Goal of the exercise:
The records are to be repeated in full, with the images removed.

Extracted page text data:

::::::::::

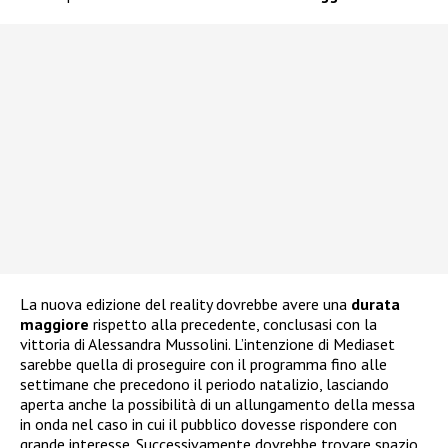
La nuova edizione del reality dovrebbe avere una
durata
maggiore
rispetto alla precedente, conclusasi con la
vittoria di Alessandra Mussolini. L’intenzione di Mediaset
sarebbe quella di proseguire con il programma fino alle
settimane che precedono il periodo natalizio, lasciando
aperta anche la possibilità di un allungamento della messa
in onda nel caso in cui il pubblico dovesse rispondere con
grande interesse. Successivamente dovrebbe trovare spazio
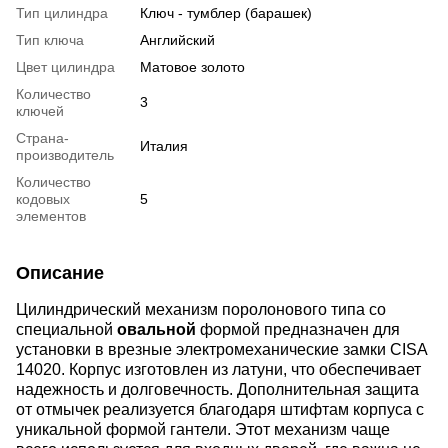
Тип цилиндра
Ключ - тумблер (барашек)
Тип ключа
Английский
Цвет цилиндра
Матовое золото
Количество
3
ключей
Страна-
Италия
производитель
Количество
кодовых
5
элементов
Описание
Цилиндрический механизм поролонового типа со
специальной
овальной
формой предназначен для
установки в врезные электромеханические замки CISA
14020. Корпус изготовлен из латуни, что обеспечивает
надежность и долговечность. Дополнительная защита
от отмычек реализуется благодаря штифтам корпуса с
уникальной формой гантели. Этот механизм чаще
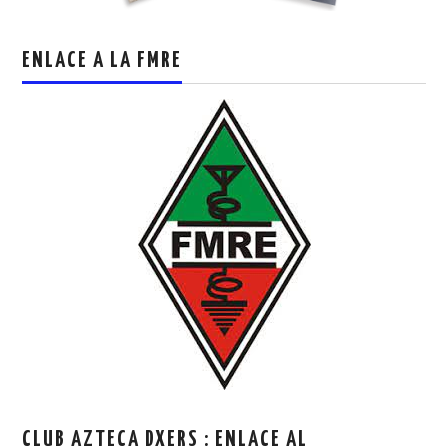
ENLACE A LA FMRE
CLUB AZTECA DXERS : ENLACE AL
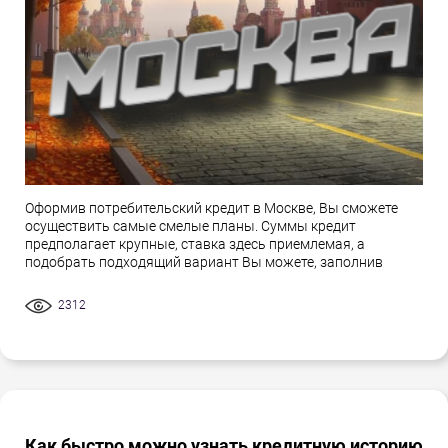
Оформив потребительский кредит в Москве, Вы сможете
осуществить самые смелые планы. Суммы кредит
предполагает крупные, ставка здесь приемлемая, а
подобрать подходящий вариант Вы можете, заполнив
2312
Как быстро можно узнать кредитную историю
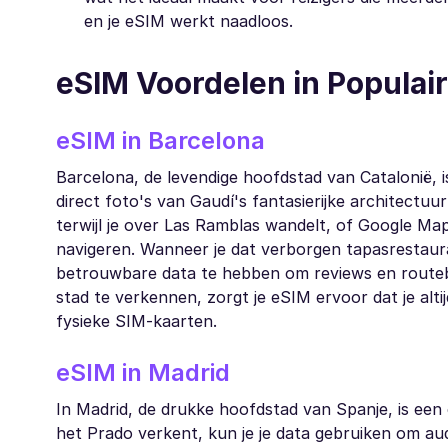
en je eSIM werkt naadloos.
eSIM Voordelen in Popula
eSIM in Barcelona
Barcelona, de levendige hoofdstad van Catalonië, 
direct foto's van Gaudí's fantasierijke architect
terwijl je over Las Ramblas wandelt, of Google Map
navigeren. Wanneer je dat verborgen tapasrestaura
betrouwbare data te hebben om reviews en routebes
stad te verkennen, zorgt je eSIM ervoor dat je alt
fysieke SIM-kaarten.
eSIM in Madrid
In Madrid, de drukke hoofdstad van Spanje, is ee
het Prado verkent, kun je je data gebruiken om au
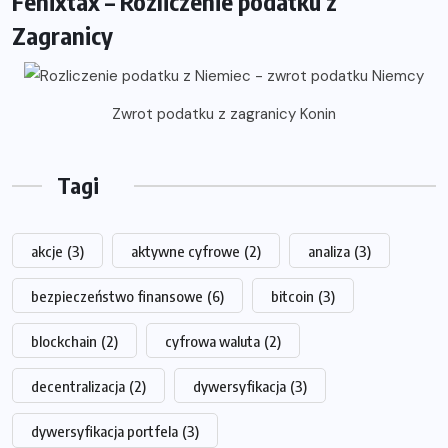
Fenixtax – Rozliczenie podatku z
Zagranicy
Zwrot podatku z zagranicy Konin
Tagi
akcje
(3)
aktywne cyfrowe
(2)
analiza
(3)
bezpieczeństwo finansowe
(6)
bitcoin
(3)
blockchain
(2)
cyfrowa waluta
(2)
decentralizacja
(2)
dywersyfikacja
(3)
dywersyfikacja portfela
(3)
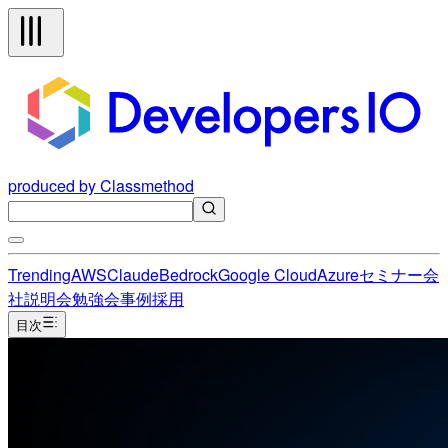
produced by Classmethod
Trending
AWS
Claude
Bedrock
Google Cloud
Azure
セミナー
会
社説明会
勉強会
事例
採用
目次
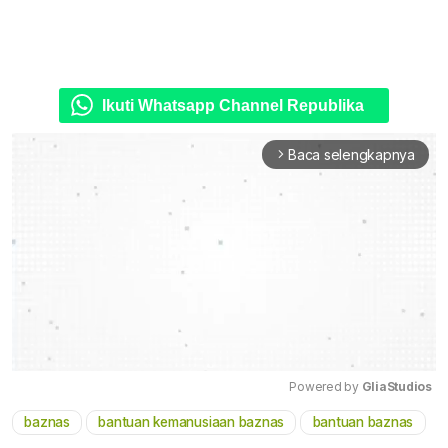
Ikuti Whatsapp Channel Republika
Baca selengkapnya
arrow_forward_ios
Powered by 
GliaStudios
baznas
bantuan kemanusiaan baznas
bantuan baznas
Mute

::::::::::

Output of the task:
La nuova edizione del reality dovrebbe avere una
durata
maggiore
rispetto alla precedente, conclusasi con la
vittoria di Alessandra Mussolini. L’intenzione di Mediaset
sarebbe quella di proseguire con il programma fino alle
settimane che precedono il periodo natalizio, lasciando
aperta anche la possibilità di un allungamento della messa
in onda nel caso in cui il pubblico dovesse rispondere con
grande interesse. Successivamente dovrebbe trovare spazio
Тип цилиндра
Ключ - тумблер (барашек)
Тип ключа
Английский
Цвет цилиндра
Матовое золото
Количество
3
ключей
Страна-
Италия
производитель
Количество
кодовых
5
элементов
Описание
Цилиндрический механизм поролонового типа со
специальной
овальной
формой предназначен для
установки в врезные электромеханические замки CISA
14020. Корпус изготовлен из латуни, что обеспечивает
надежность и долговечность. Дополнительная защита
от отмычек реализуется благодаря штифтам корпуса с
уникальной формой гантели. Этот механизм чаще
ENLACE A LA FMRE
CLUB AZTECA DXERS : ENLACE AL
Оформив потребительский кредит в Москве, Вы сможете
осуществить самые смелые планы. Суммы кредит
предполагает крупные, ставка здесь приемлемая, а
подобрать подходящий вариант Вы можете, заполнив
2312
Как быстро можно узнать кредитную историю
en je eSIM werkt naadloos.
eSIM Voordelen in Popula
eSIM in Barcelona
Barcelona, de levendige hoofdstad van Catalonië, 
direct foto's van Gaudí's fantasierijke architect
terwijl je over Las Ramblas wandelt, of Google Map
navigeren. Wanneer je dat verborgen tapasrestaura
betrouwbare data te hebben om reviews en routebes
stad te verkennen, zorgt je eSIM ervoor dat je alt
fysieke SIM-kaarten.
eSIM in Madrid
In Madrid, de drukke hoofdstad van Spanje, is ee
het Prado verkent, kun je je data gebruiken om au
Fenixtax – Rozliczenie podatku z
Zagranicy
Zwrot podatku z zagranicy Konin
Tagi
akcje
(3)
aktywne cyfrowe
(2)
analiza
(3)
bezpieczeństwo finansowe
(6)
bitcoin
(3)
blockchain
(2)
cyfrowa waluta
(2)
decentralizacja
(2)
dywersyfikacja
(3)
dywersyfikacja portfela
(3)
produced by Classmethod
Trending
AWS
Claude
Bedrock
Google Cloud
Azure
セミナー
会
社説明会
勉強会
事例
採用
目次
Ikuti Whatsapp Channel Republika
Baca selengkapnya
arrow_forward_ios
Powered by 
GliaStudios
baznas
bantuan kemanusiaan baznas
bantuan baznas
Mute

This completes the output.